_Aim of the exercise:_
Beginning at the line that contains "Rendered at 2001 by 1125 pixels.", transcribe the remaining lines of the listing exactly; include the final line and omit everything before.

_Exercise data:_
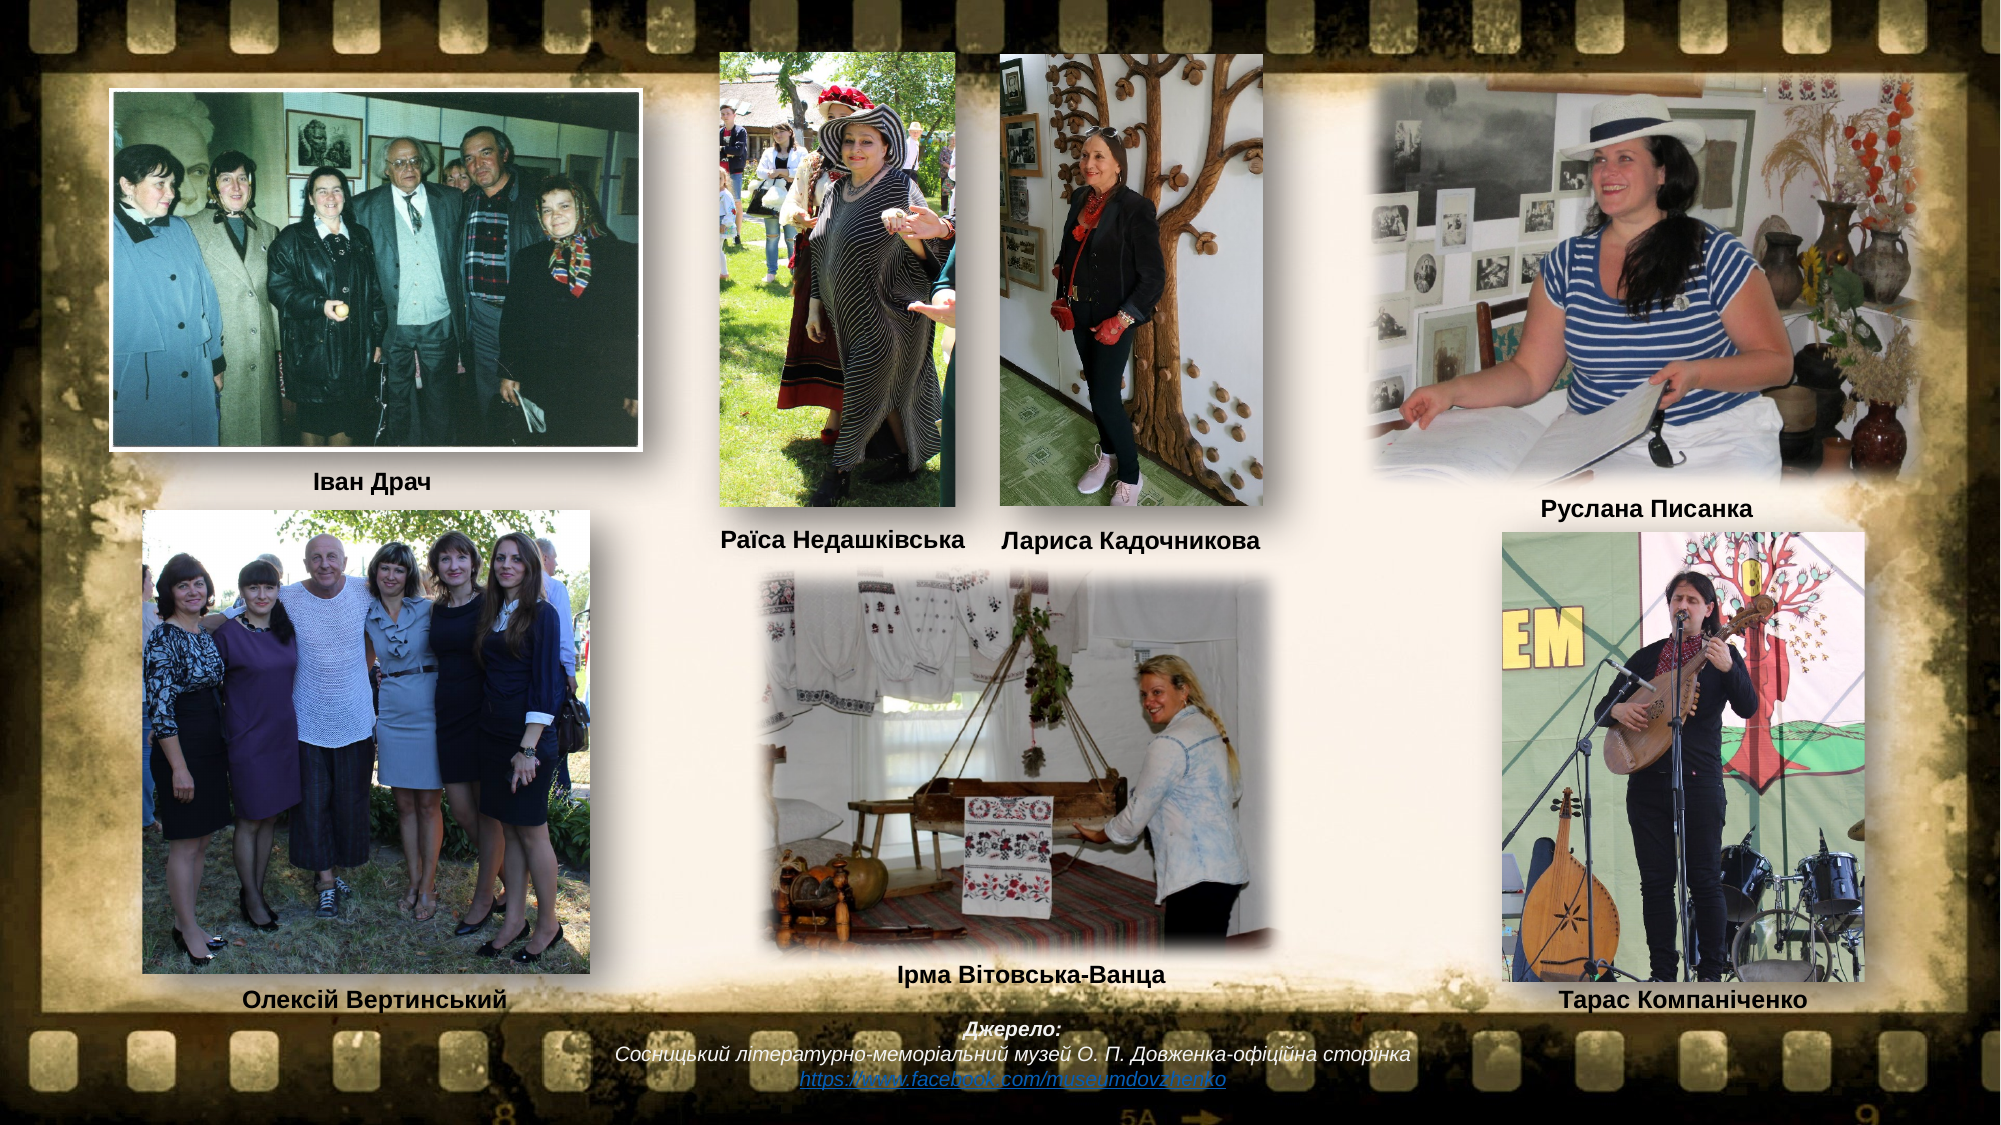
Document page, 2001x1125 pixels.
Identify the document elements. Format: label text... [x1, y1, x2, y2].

text_box Тарас Компаніченко [1543, 988, 1824, 1021]
text_box Іван Драч [298, 455, 447, 503]
text_box Олексій Вертинський [227, 974, 523, 1021]
text_box Лариса Кадочникова [986, 514, 1276, 561]
text_box Джерело: Сосницький літературно-меморіальний музей О. П. Довженка-офіційна сторінка https://www.facebook.com/museumdovzhenko [512, 1008, 1513, 1098]
text_box Раїса Недашківська [705, 514, 981, 561]
text_box Руслана Писанка [1525, 493, 1769, 530]
picture [0, 0, 2001, 1125]
text_box Ірма Вітовська-Ванца [882, 967, 1181, 997]
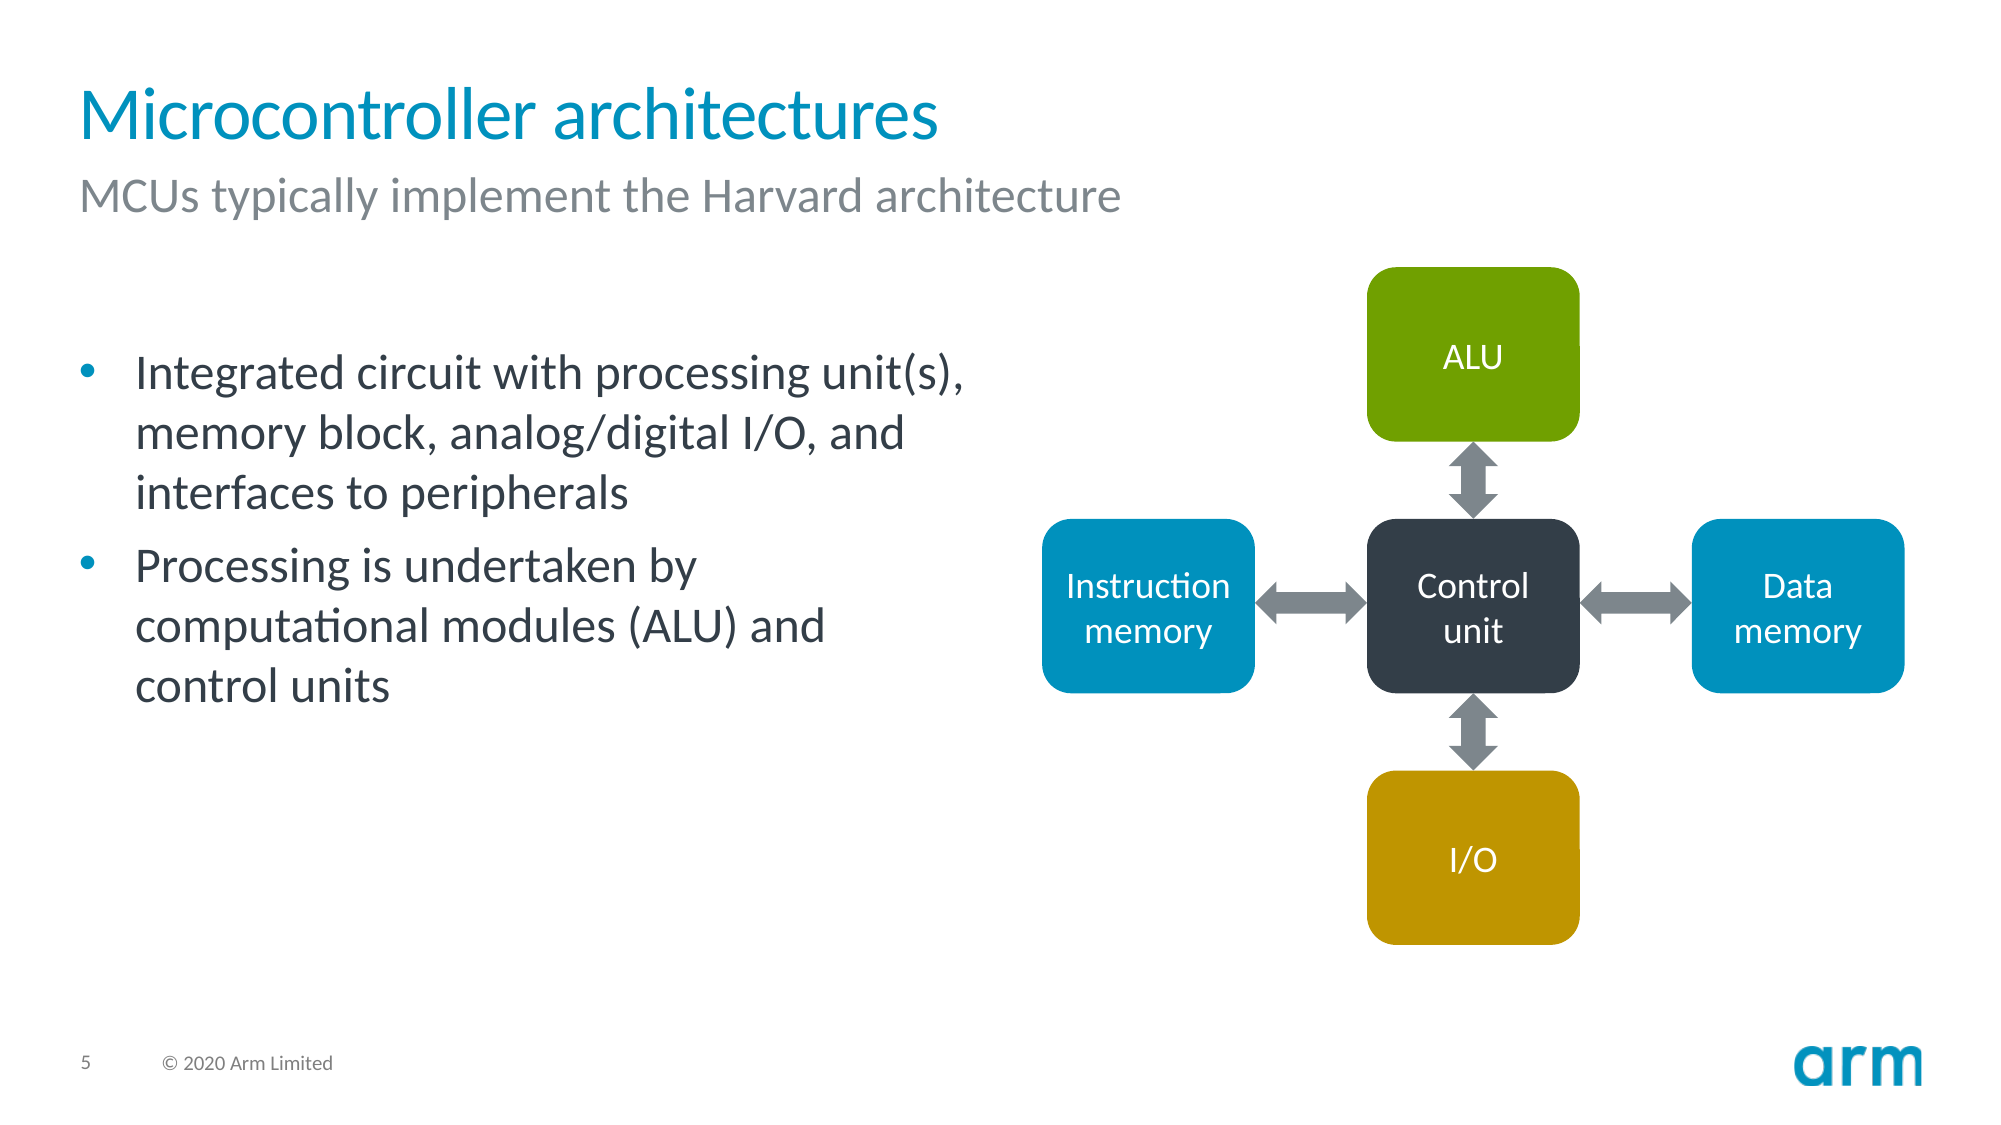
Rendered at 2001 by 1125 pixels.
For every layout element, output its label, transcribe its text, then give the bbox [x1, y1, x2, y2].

_Solution to this exercise:_
Rendered at 2001 by 1125 pixels.
For every layout element, output its label, transcribe its text, then give the bbox [x1, y1, x2, y2].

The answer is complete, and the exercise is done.